Smith normal form can be used to compute the cokernel of a ℤ-linear map (i.e. a matrix) A : ℤⁿ → ℤ^m. Let D be the Smith normal form for A, and write A = UDV for invertible U := S⁻¹ and V := T⁻¹. Then coker A = ℤ^m / (im UDV) = ℤ^m / (im UD). Because U is invertible, we have an isomorphism of pairs U : (ℤ^m, im D) → (ℤ^m, im UD). This descends to an isomorphism ℤ^m / im D → ℤ^m / im UD. The generators of ℤ^m / im D are the elements of the standard basis of ℤ^m, but the corresponding diagonal entries of D indicate whether each generator generates a ℤ direct summand (if the entry is 0 or the matrix is too small to have a corresponding entry), a finite nontrivial cyclic direct summand ℤ/dℤ (if the entry is d > 1), or a trivial summand (if the entry is 1). The image of this standard basis under U gives the corresponding generators for ℤ^m / im UD = coker A.

If a ℤ-linear map A : ℤⁿ → ℤ^m has a Smith normal form D = SAT, then by the invertibility of S and T,

• ker A = {x : Ax = 0} = {x : SAx = 0} = {Tx : SATx = 0} = T({x : SATx = 0}) = T({x : Dx = 0}) = T(ker D).

Using SNF to compute homology

Write R := ℤ/qℤ for our coefficient group. Given R-linear maps A' : Rⁿ → R^m and B' : R^m → R^k satisfying B'A' = 0, we want to compute the homology (ker B') / (im A') at R^m.

Write p: ℤ → R for the canonical morphism, and also write p: ℤ^m → R^m. Write A and B for integer matrices representing A' and B' respectively, and not that this makes p a chain map. We begin computing:

• ker B' = {p(v) : B'p(v) = 0 } = p({v : B'p(v) = 0 }) = p({v : pBv = 0 }) = p({v : Bv ∈ qℤ^k })

Write the Smith normal form SBT=D for B. Then Bv ∈ qℤ^k holds iff S⁻¹DT⁻¹v ∈ qℤ^k, which holds iff DT⁻¹v ∈ qℤ^k. The set of such v is T(D⁻¹(qℤ^k)), where D⁻¹ denotes preimage. Because D is diagonal, this can be computed explicity: D⁻¹(qℤ^k) = E ℤ^r, where E has as columns the nonzero vectors with a single entry q/D_ii. We conclude that the cycles are ker B' = pTE ℤ^r.

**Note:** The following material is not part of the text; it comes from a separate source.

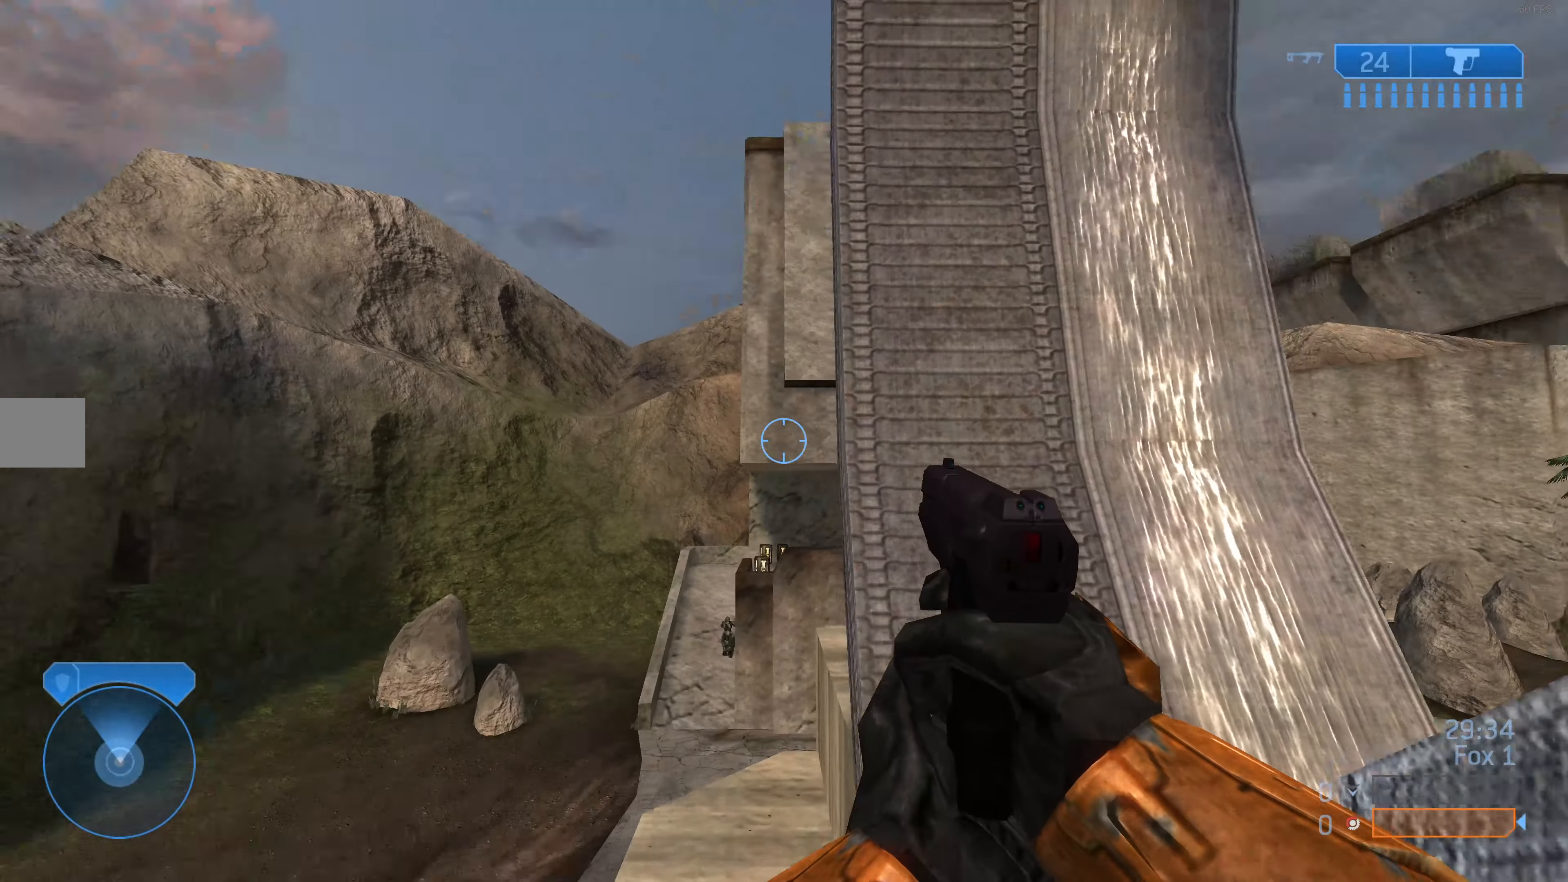
{"buttons": [], "left_stick": "up", "right_stick": "center", "events": [[66, "right_stick", "center"], [200, "right_stick", "down-right"], [333, "right_stick", "center"]]}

The homolgy is (pTE ℤ^r)/(pAℤⁿ). For the purpose of only working with integer matrices, we can quotient out by the modulus q (via the map p) and by the boundaries Aℤⁿ simultaneously: the homology can be computed as (TE ℤ^r)/(Aℤⁿ + qℤ^m). We can write this as (TE ℤ^r)/([A|qid]ℤ^m+n) with a block matrix. Now our homology is

• (TE ℤ^r)/(TT⁻¹[A|qid]ℤ^m+n) = [T] (E ℤ^r)/([T⁻¹A|qid]ℤ^m+n) = [T][E] (ℤ^r)/(F ℤ^m+n) = [T][E] (coker F).

Above, [T]([v]) := [Tv], i.e., [T] is the map T descended to the quotient. Likewise for E. The matrix F is chosen so that EF=[T⁻¹A|qid], and is computed by dividing through each row by the corresponding entry of E and ignoring the zero rows corresponding to zero entries of E. Since T and E are injections, the homology is isomorphic to (coker F), so we can compute generators as above, and then translate them over to the appropriate vectors in ℤ^m via TE.